**Exercise objective:**
Can you copy the listing below line for line, leaving out the pictures?

**Records provided:**
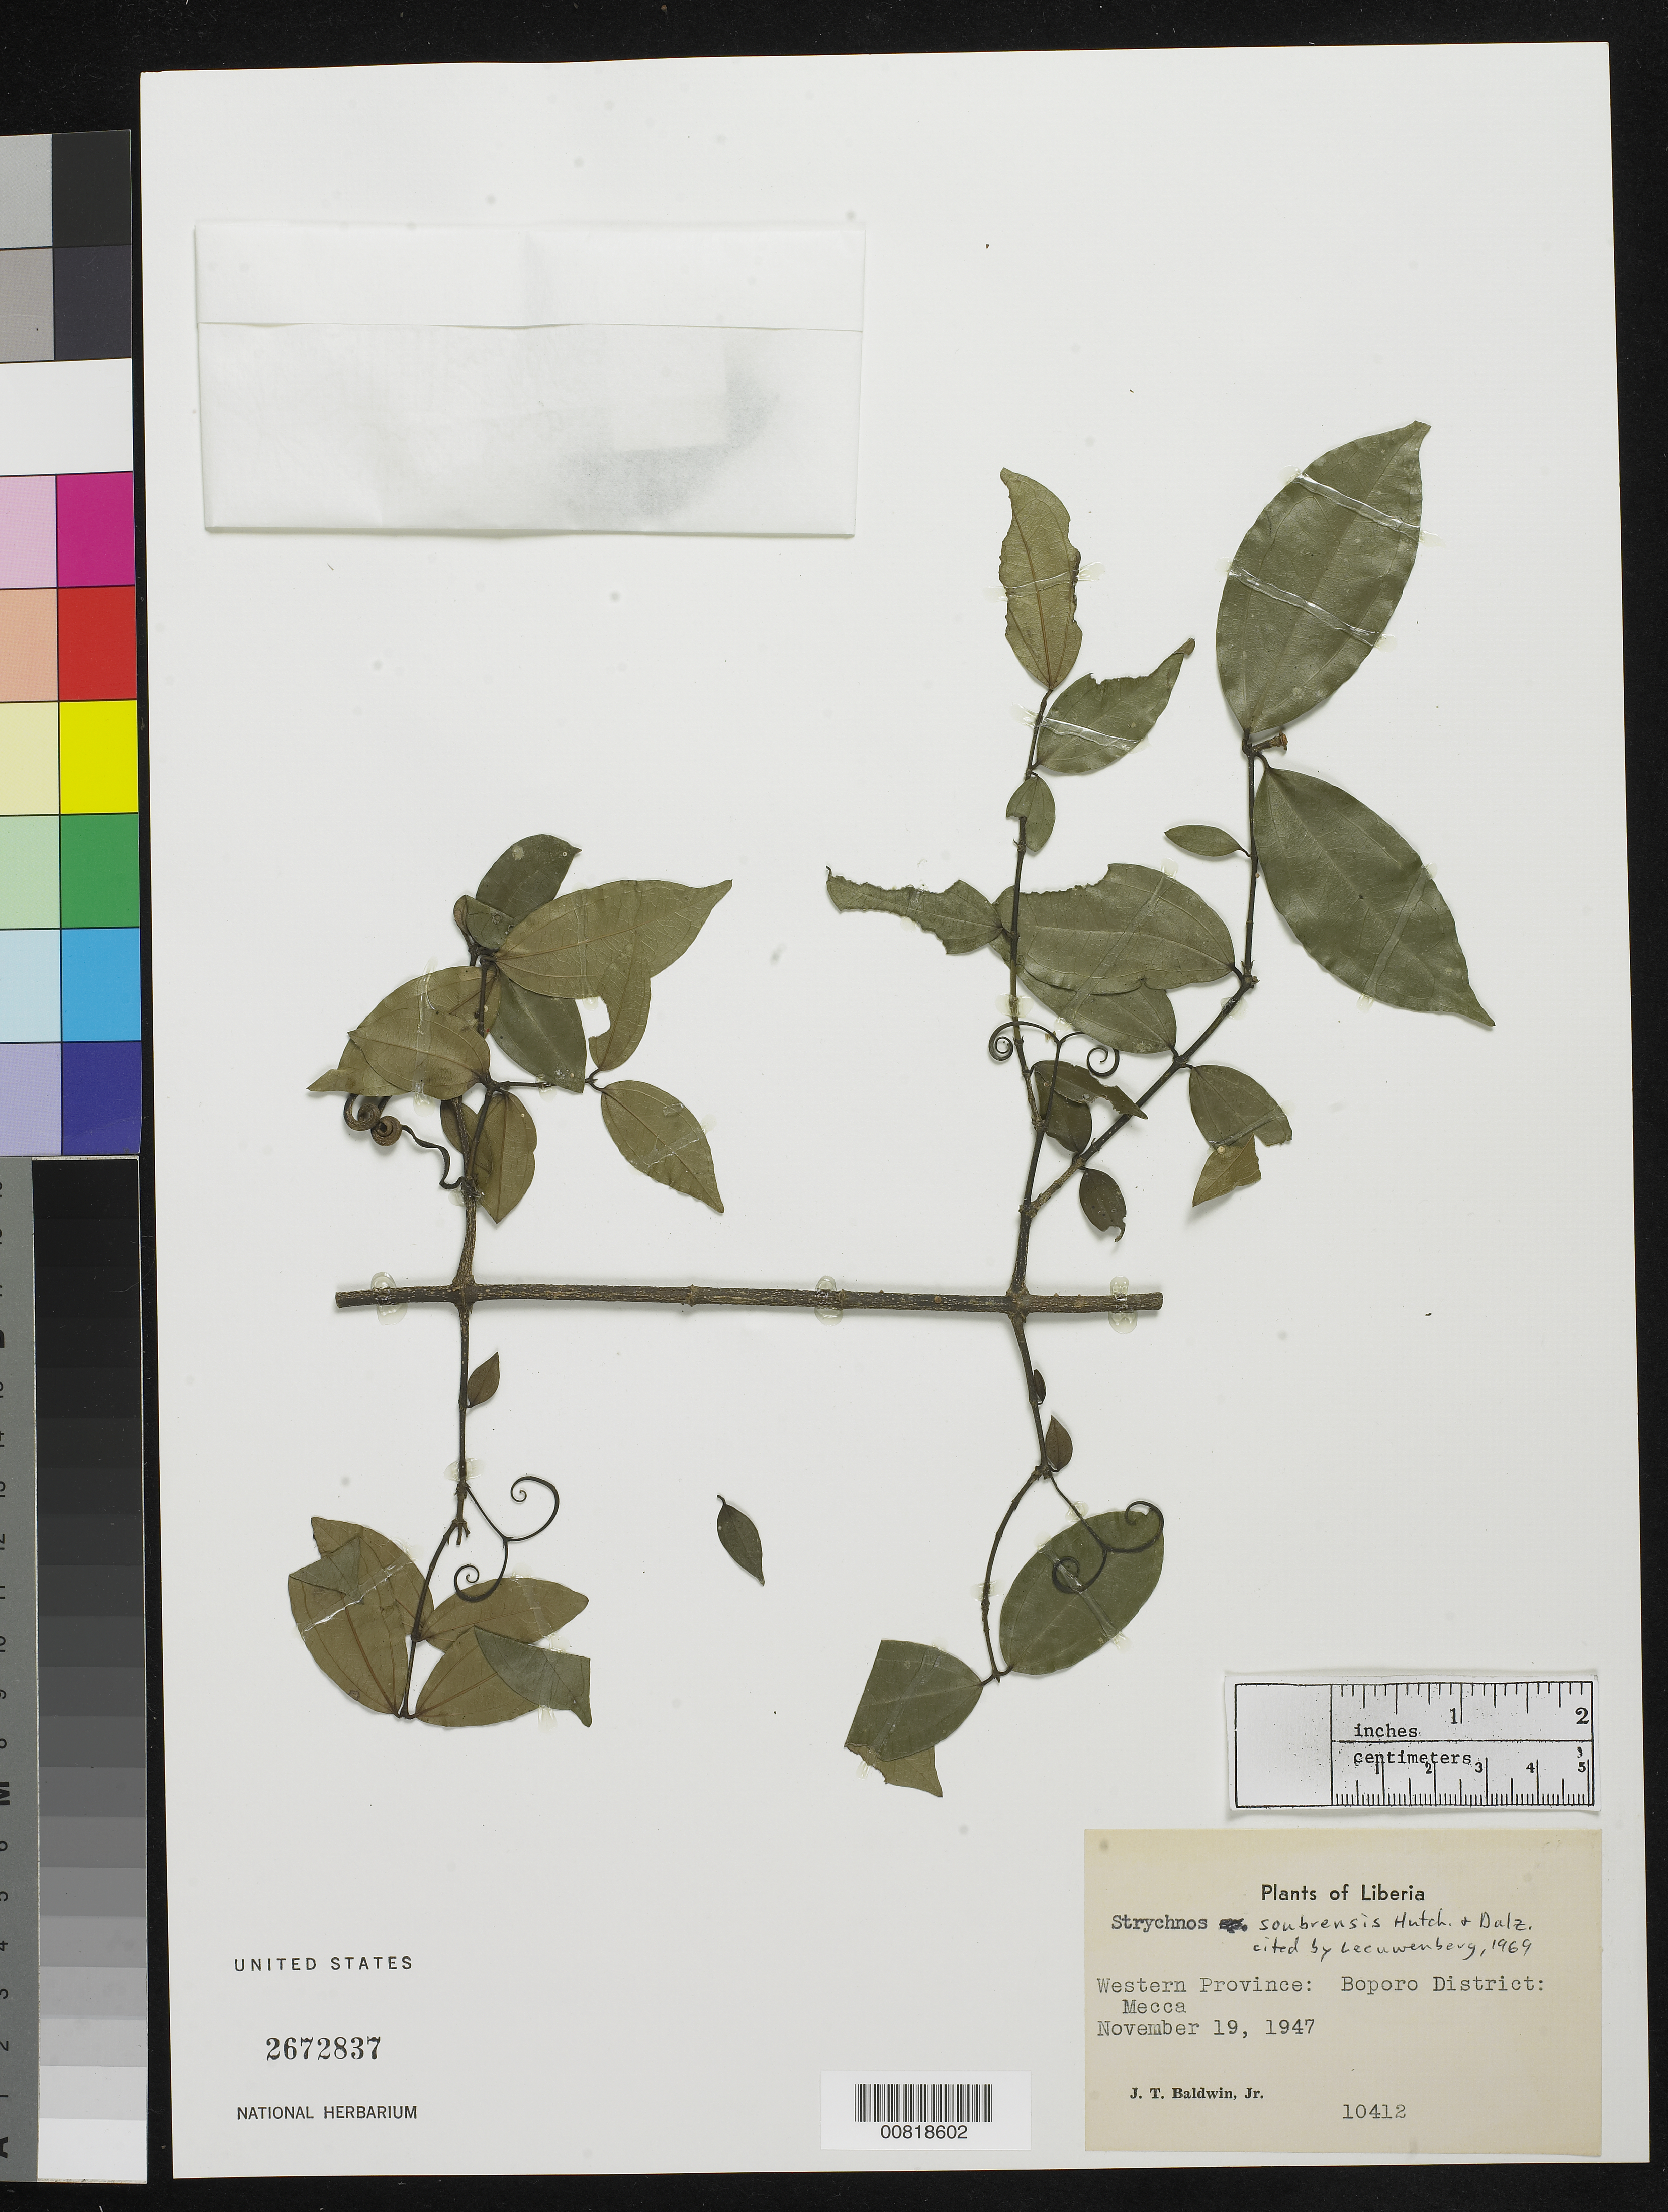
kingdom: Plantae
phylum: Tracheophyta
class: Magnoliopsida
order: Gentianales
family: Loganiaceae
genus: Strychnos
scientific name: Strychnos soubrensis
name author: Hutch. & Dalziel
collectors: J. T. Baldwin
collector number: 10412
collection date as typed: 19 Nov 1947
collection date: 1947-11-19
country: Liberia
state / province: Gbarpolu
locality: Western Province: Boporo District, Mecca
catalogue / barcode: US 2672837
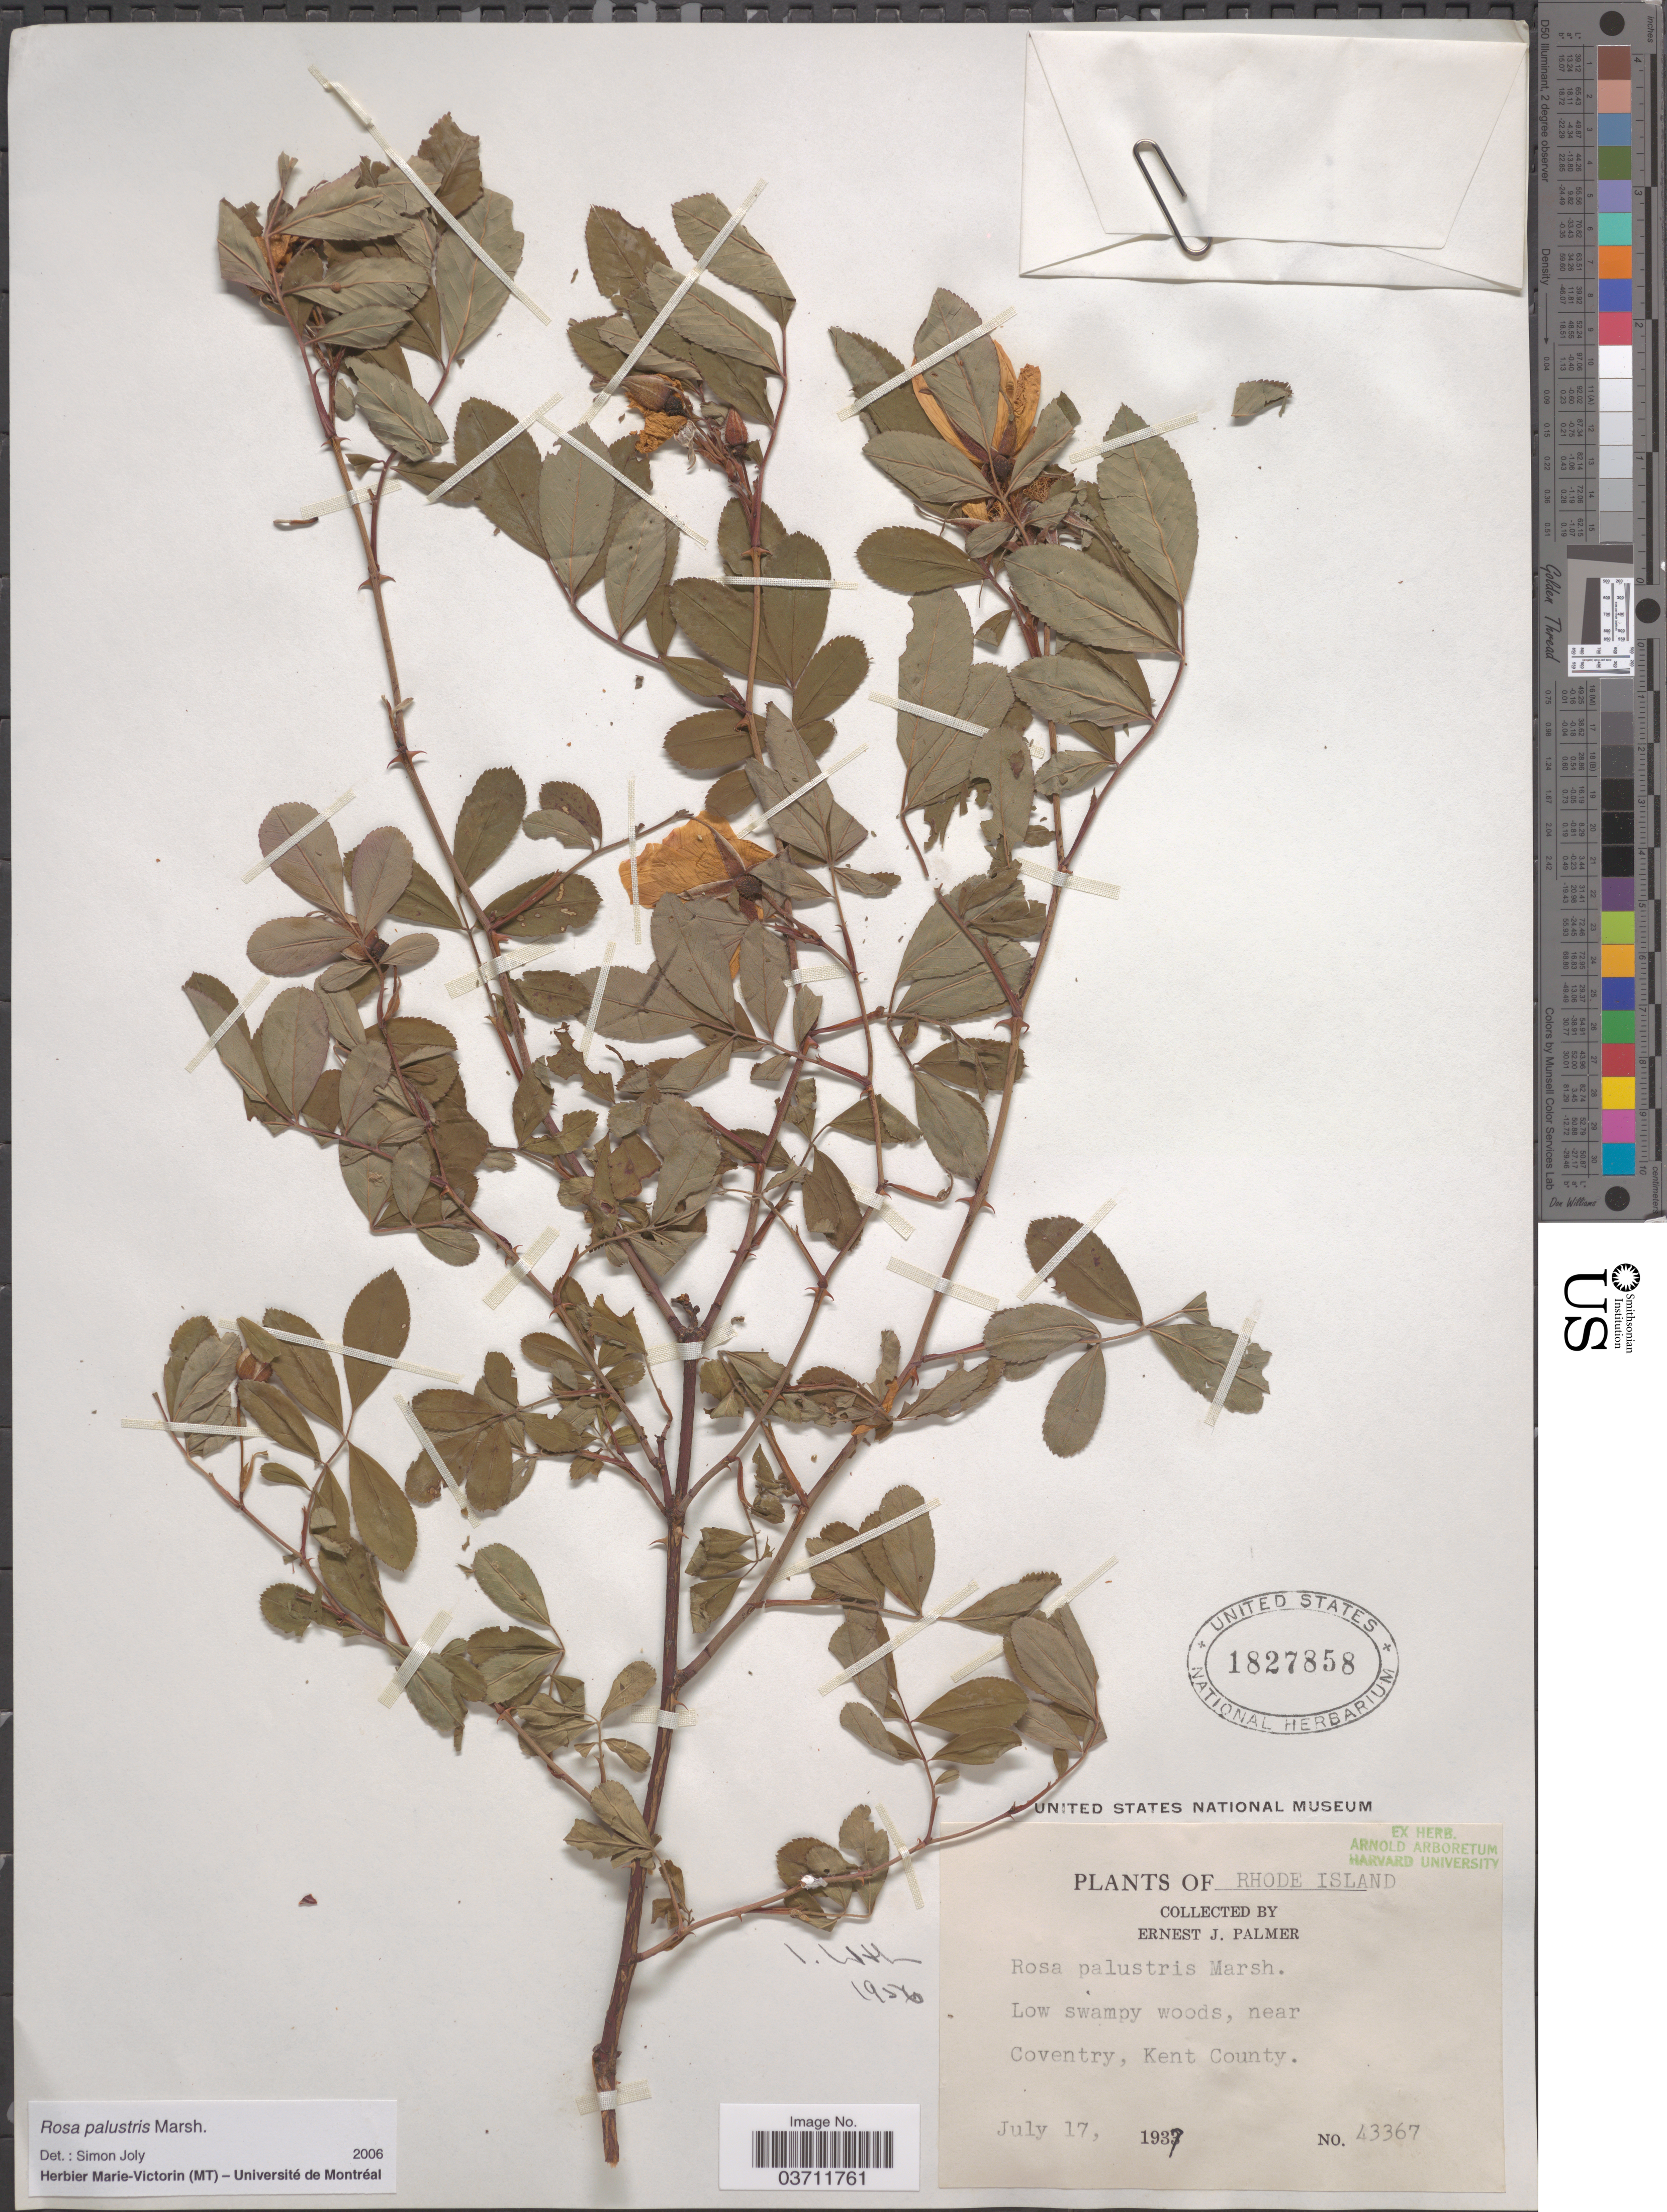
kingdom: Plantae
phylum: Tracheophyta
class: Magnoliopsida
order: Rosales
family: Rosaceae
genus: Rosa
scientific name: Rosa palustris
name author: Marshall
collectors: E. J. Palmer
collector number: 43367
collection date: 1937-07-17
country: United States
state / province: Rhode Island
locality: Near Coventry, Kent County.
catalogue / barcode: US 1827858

**Solution for this task:**
kingdom: Plantae
phylum: Tracheophyta
class: Magnoliopsida
order: Gentianales
family: Loganiaceae
genus: Strychnos
scientific name: Strychnos soubrensis
name author: Hutch. & Dalziel
collectors: J. T. Baldwin
collector number: 10412
collection date as typed: 19 Nov 1947
collection date: 1947-11-19
country: Liberia
state / province: Gbarpolu
locality: Western Province: Boporo District, Mecca
catalogue / barcode: US 2672837
kingdom: Plantae
phylum: Tracheophyta
class: Magnoliopsida
order: Rosales
family: Rosaceae
genus: Rosa
scientific name: Rosa palustris
name author: Marshall
collectors: E. J. Palmer
collector number: 43367
collection date: 1937-07-17
country: United States
state / province: Rhode Island
locality: Near Coventry, Kent County.
catalogue / barcode: US 1827858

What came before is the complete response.